[Saved entries]
..............................
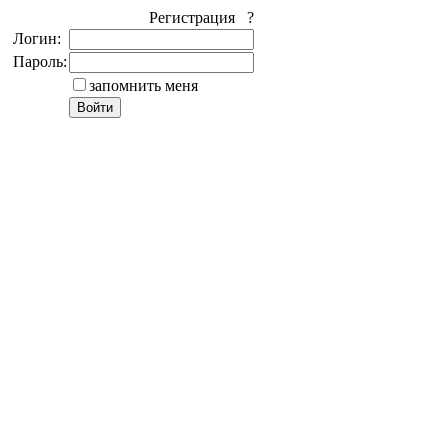
Регистрация ?
Логин:
Пароль:
запомнить меня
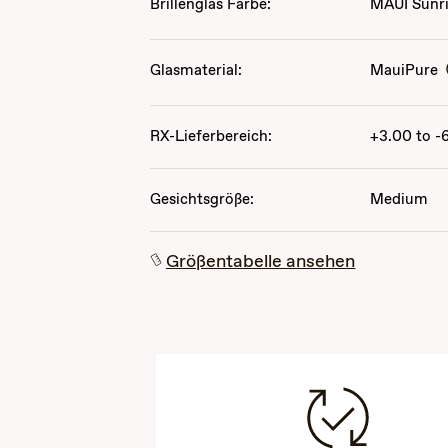
Brillenglas Farbe:
MAUI Sunr
Glasmaterial:
MauiPure
RX-Lieferbereich:
+3.00 to -
Gesichtsgröße:
Medium
Größentabelle ansehen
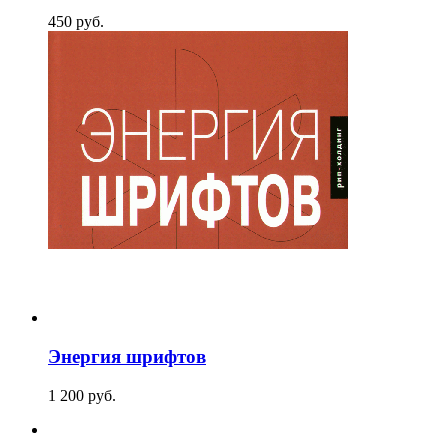
450
p
уб.
Энергия шрифтов
1 200
p
уб.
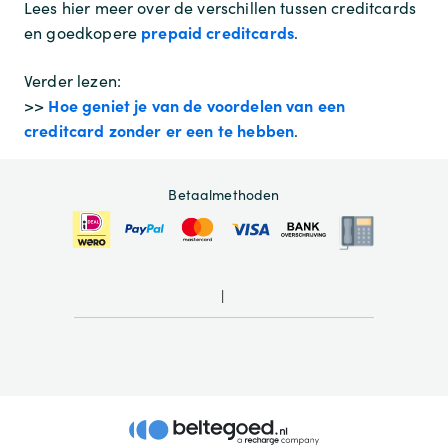
Lees hier meer over de verschillen tussen creditcards
prepaid creditcards
en goedkopere
.
Verder lezen:
Hoe geniet je van de voordelen van een
>>
creditcard zonder er een te hebben
.
Betaalmethoden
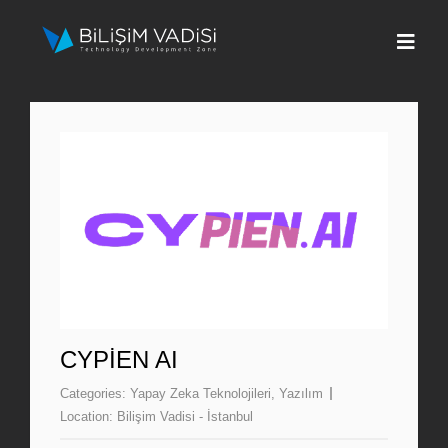
Skip
to
Togg
content
Navi
Hakkımızda
Markalar
Programlar
Basın
İletişim
CYPIEN AI
Categories:
Yapay Zeka Teknolojileri
,
Yazılım
Fona Başvur
Location:
Bilişim Vadisi - İstanbul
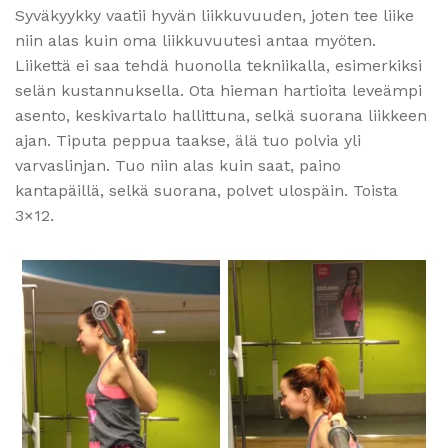
Syväkyykky vaatii hyvän liikkuvuuden, joten tee liike
niin alas kuin oma liikkuvuutesi antaa myöten.
Liikettä ei saa tehdä huonolla tekniikalla, esimerkiksi
selän kustannuksella. Ota hieman hartioita leveämpi
asento, keskivartalo hallittuna, selkä suorana liikkeen
ajan. Tiputa peppua taakse, älä tuo polvia yli
varvaslinjan. Tuo niin alas kuin saat, paino
kantapäillä, selkä suorana, polvet ulospäin. Toista
3×12.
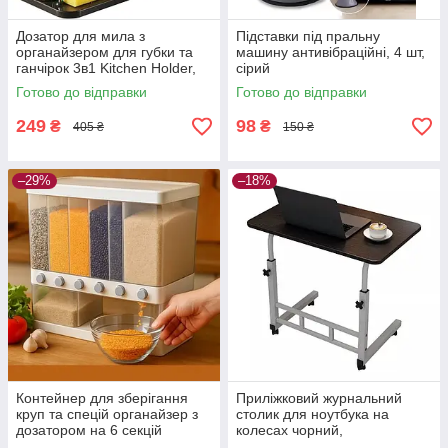
Дозатор для мила з
Підставки під пральну
органайзером для губки та
машину антивібраційні, 4 шт,
ганчірок 3в1 Kitchen Holder,
сірий
сушарка для ложок і виделок
Готово до відправки
Готово до відправки
249
98
₴
₴
405 ₴
150 ₴
–29%
–18%
Контейнер для зберігання
Приліжковий журнальний
круп та спецій органайзер з
столик для ноутбука на
дозатором на 6 секцій
колесах чорний,
регульований 60–90 см,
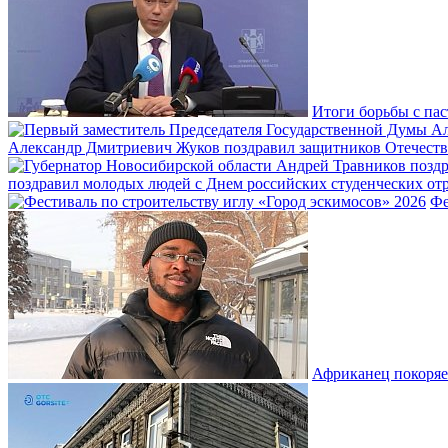
Итоги борьбы с пас
Александр Дмитриевич Жуков поздравил защитников Отечеств
поздравил молодых людей с Днем российских студенческих отр
Фе
Африканец покоряе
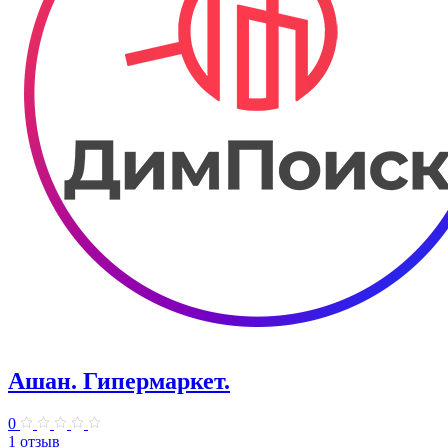
Ашан. Гипермаркет.
0
1 отзыв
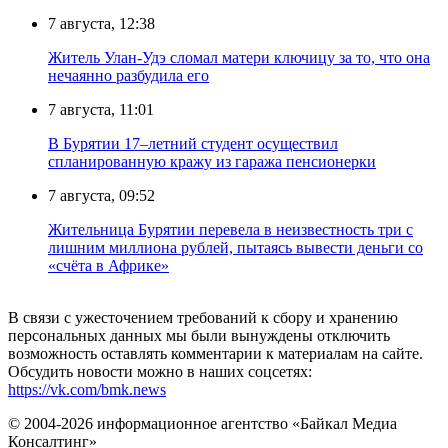
7 августа, 12:38
Житель Улан-Удэ сломал матери ключицу за то, что она
нечаянно разбудила его
7 августа, 11:01
В Бурятии 17–летний студент осуществил
спланированную кражу из гаража пенсионерки
7 августа, 09:52
Жительница Бурятии перевела в неизвестность три с
лишним миллиона рублей, пытаясь вывести деньги со
«счёта в Африке»
В связи с ужесточением требований к сбору и хранению
персональных данных мы были вынуждены отключить
возможность оставлять комментарии к материалам на сайте.
Обсудить новости можно в наших соцсетях:
https://vk.com/bmk.news
© 2004-2026 информационное агентство «Байкал Медиа
Консалтинг»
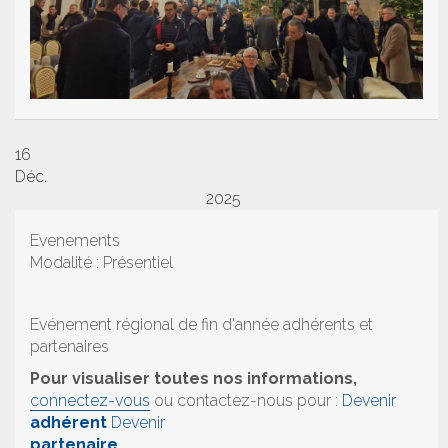
16
Déc.
2025
Evenements
Modalité : Présentiel
Evénement régional de fin d'année adhérents et
partenaires
Pour visualiser toutes nos informations,
connectez-vous
ou contactez-nous pour :
Devenir
adhérent
Devenir
partenaire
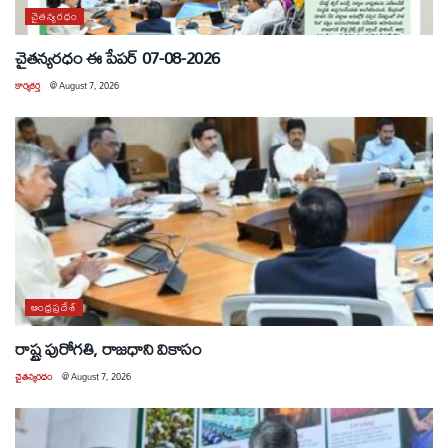
చైతన్యరధం
చైతన్యరధం ఈ పేపర్ 07-08-2026
కార్యకర్త
@
August 7, 2026
ఆంధ్రప్రదేశ్
రాష్ట్ర పురోగతి, రాజధాని వికాసం
చైతన్యరధం
@
August 7, 2026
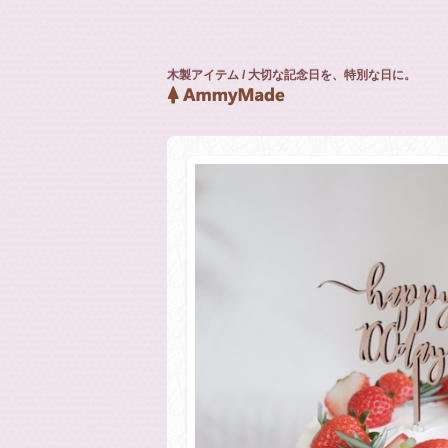
木製アイテム / 大切な記念日を、特別な日に。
..............................
Transcribe all the lines above exactly, apart from the pictures.

** Response to the task **
Регистрация ?
Логин:
Пароль:
запомнить меня
Brillenglas Farbe:
MAUI Sunr
Glasmaterial:
MauiPure
RX-Lieferbereich:
+3.00 to -
Gesichtsgröße:
Medium
Größentabelle ansehen
450
p
уб.
Энергия шрифтов
1 200
p
уб.
Lees hier meer over de verschillen tussen creditcards
prepaid creditcards
en goedkopere
.
Verder lezen:
Hoe geniet je van de voordelen van een
>>
creditcard zonder er een te hebben
.
Betaalmethoden
Skip
to
Togg
content
Navi
Hakkımızda
Markalar
Programlar
Basın
İletişim
CYPIEN AI
Categories:
Yapay Zeka Teknolojileri
,
Yazılım
Fona Başvur
Location:
Bilişim Vadisi - İstanbul
Syväkyykky vaatii hyvän liikkuvuuden, joten tee liike
niin alas kuin oma liikkuvuutesi antaa myöten.
Liikettä ei saa tehdä huonolla tekniikalla, esimerkiksi
selän kustannuksella. Ota hieman hartioita leveämpi
asento, keskivartalo hallittuna, selkä suorana liikkeen
ajan. Tiputa peppua taakse, älä tuo polvia yli
varvaslinjan. Tuo niin alas kuin saat, paino
kantapäillä, selkä suorana, polvet ulospäin. Toista
3×12.
Дозатор для мила з
Підставки під пральну
органайзером для губки та
машину антивібраційні, 4 шт,
ганчірок 3в1 Kitchen Holder,
сірий
сушарка для ложок і виделок
Готово до відправки
Готово до відправки
249
98
₴
₴
405 ₴
150 ₴
–29%
–18%
Контейнер для зберігання
Приліжковий журнальний
круп та спецій органайзер з
столик для ноутбука на
дозатором на 6 секцій
колесах чорний,
регульований 60–90 см,
Итоги борьбы с пас
Александр Дмитриевич Жуков поздравил защитников Отечеств
поздравил молодых людей с Днем российских студенческих отр
Фе
Африканец покоряе
Ашан. Гипермаркет.
0
1 отзыв
7 августа, 12:38
Житель Улан-Удэ сломал матери ключицу за то, что она
нечаянно разбудила его
7 августа, 11:01
В Бурятии 17–летний студент осуществил
спланированную кражу из гаража пенсионерки
7 августа, 09:52
Жительница Бурятии перевела в неизвестность три с
лишним миллиона рублей, пытаясь вывести деньги со
«счёта в Африке»
В связи с ужесточением требований к сбору и хранению
персональных данных мы были вынуждены отключить
возможность оставлять комментарии к материалам на сайте.
Обсудить новости можно в наших соцсетях:
https://vk.com/bmk.news
© 2004-2026 информационное агентство «Байкал Медиа
Консалтинг»
16
Déc.
2025
Evenements
Modalité : Présentiel
Evénement régional de fin d'année adhérents et
partenaires
Pour visualiser toutes nos informations,
connectez-vous
ou contactez-nous pour :
Devenir
adhérent
Devenir
partenaire
చైతన్యరధం
చైతన్యరధం ఈ పేపర్ 07-08-2026
కార్యకర్త
@
August 7, 2026
ఆంధ్రప్రదేశ్
రాష్ట్ర పురోగతి, రాజధాని వికాసం
చైతన్యరధం
@
August 7, 2026
木製アイテム / 大切な記念日を、特別な日に。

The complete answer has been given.